Evidence & guidelines
Una declaración de consenso internacional liderada por Miller y colaboradores (2010) recomendó el microarray cromosómico como una prueba diagnóstica clínica de primera línea para individuos con discapacidades del desarrollo o anomalías congénitas, reconociendo al mismo tiempo el papel continuo del cariotipado para los reordenamientos equilibrados. Los hallazgos del número de copias se informan utilizando las convenciones del Sistema Internacional de Nomenclatura Citogenómica Humana (ISCN).
History
La hibridación genómica comparada fue introducida por Kallioniemi y colaboradores en 1992 como una forma de investigar los cambios en el número de copias en el genoma de tumores sólidos utilizando una única hibridación a cromosomas en metafase. Solinas-Toldo y colaboradores en 1997 demostraron la CGH basada en matriz (array), reemplazando la diana de metafase con un array de clones genómicos y mejorando enormemente la resolución. La CGH en array y, posteriormente, los arrays de SNP se convirtieron entonces en herramientas rutinarias de alta resolución, y para 2010 el consenso había posicionado el microarray cromosómico como una prueba diagnóstica de primera línea en entornos clínicos definidos.
Key figures
- Anne Kallioniemi
- Daniel Pinkel
- Joe W. Gray
- Peter Lichter
- David T. Miller
Related topics
Seminal works
- kallioniemi-1992
- solinas-toldo-1997
- miller-2010
Frequently asked questions
- ¿Cuál es la principal ventaja del microarray cromosómico sobre el cariotipado?
- Detecta ganancias y pérdidas del número de copias en todo el genoma con una resolución mucho mayor que el bandeo cromosómico, identificando muchas deleciones y duplicaciones submicroscópicas que un cariotipo no puede visualizar.

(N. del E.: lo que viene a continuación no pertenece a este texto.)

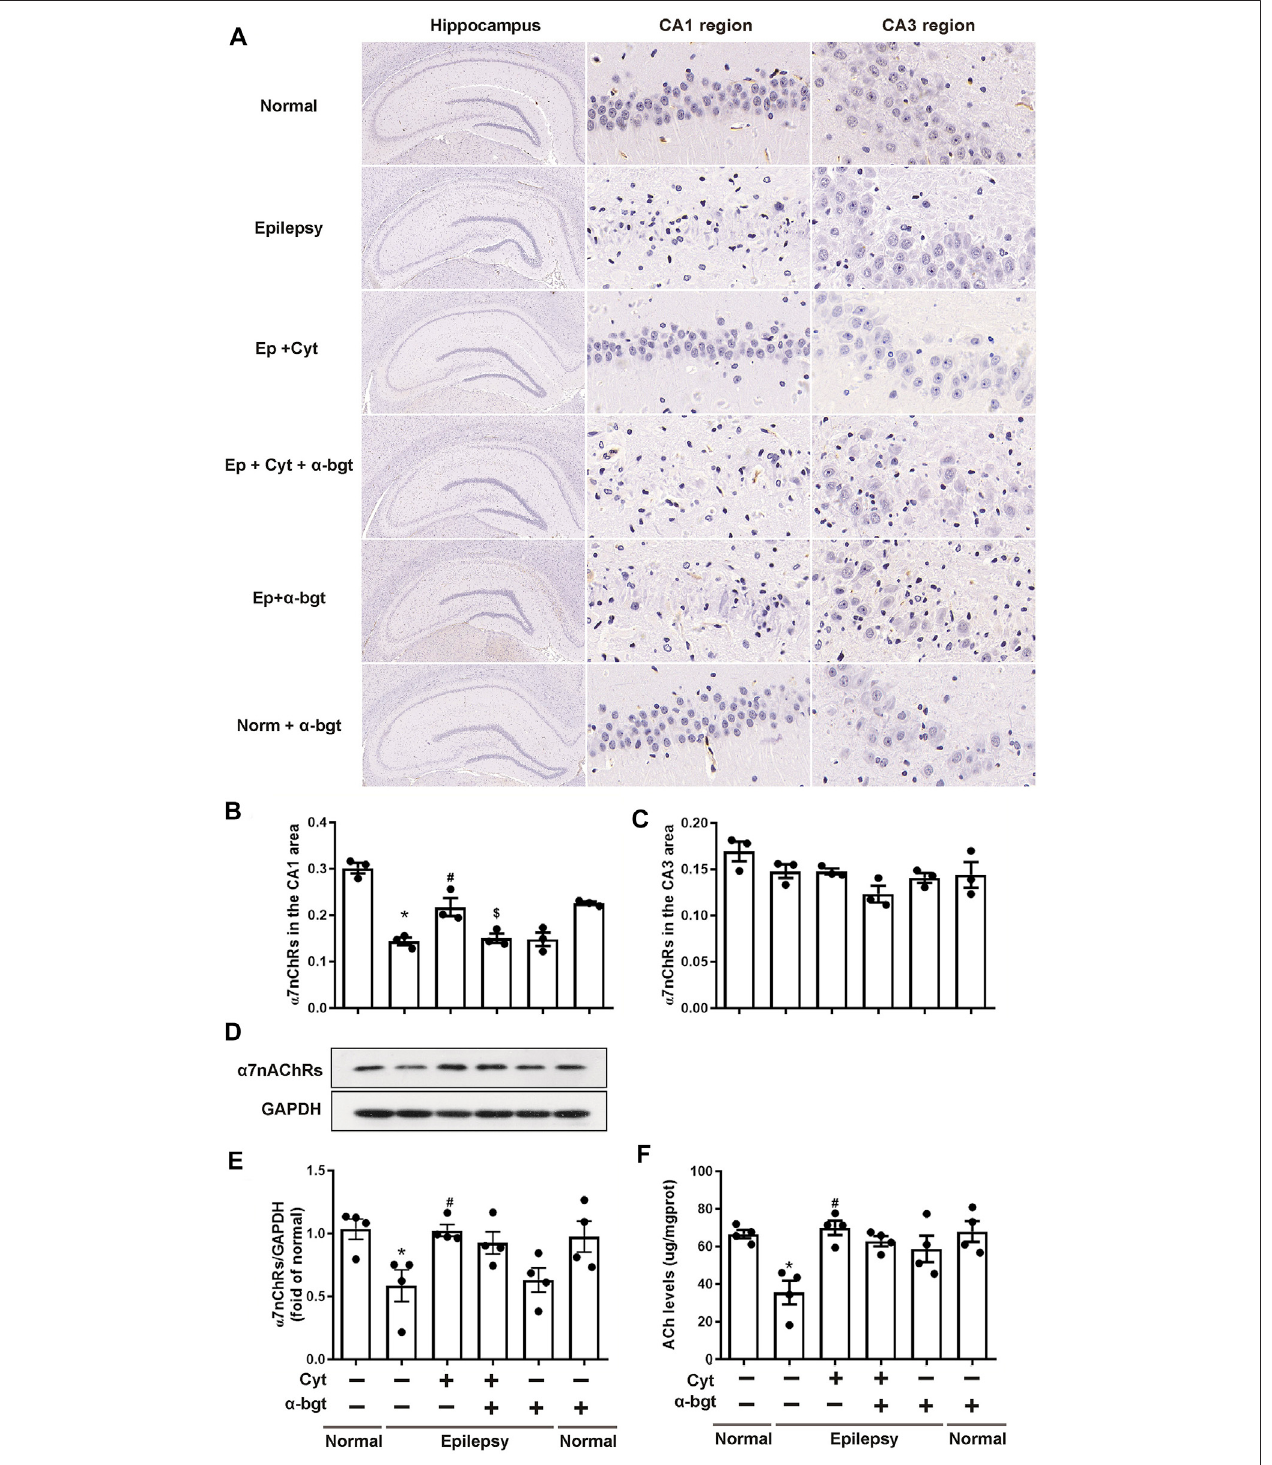
FIGURE5| Cytisine enhances cholinergic transmissionin thehippocampi ofepileptic rats. A – C: The expression of α 7nAChRs inthe hippocampus wasstained by immunohistochemistry.Statisticalresultsareasfollows: F (5,12) (cid:1) 26.033, p < 0.05, n (cid:1) 3;normalvs.epilepsy, * p < 0.05;epilepsyvs.epilepsy+Cyt, # p < 0.05;epilepsy +Cytvs. epilepsy+Cyt+ α -bgt, $ p < 0.05. D – E: Theexpression of α 7nAChRsinthehippocampus wasanalyzed byWesternblotting.Statisticalresults areasfollows: F (5,18) (cid:1) 4.271, p < 0.05, n (cid:1) 4; normal vs. epilepsy, * p < 0.05; epilepsy vs. epilepsy + Cyt, # p < 0.05. F: ACh levels in the hippocampus were measured by colorimetry. Statistical results are as follows: F (5,18) (cid:1) 6.705, p < 0.05, n (cid:1) 4; normal vs. epilepsy, * p < 0.05; epilepsy vs. epilepsy + Cyt, # p < 0.05.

- ¿Por qué el microarray puede pasar por alto una translocación equilibrada?
- El microarray y la CGH miden la cantidad relativa de material genómico, por lo que detectan ganancias y pérdidas, pero no reordenamientos que mueven material sin cambiar el número de copias; por lo tanto, una translocación equilibrada requiere cariotipado o FISH para su detección.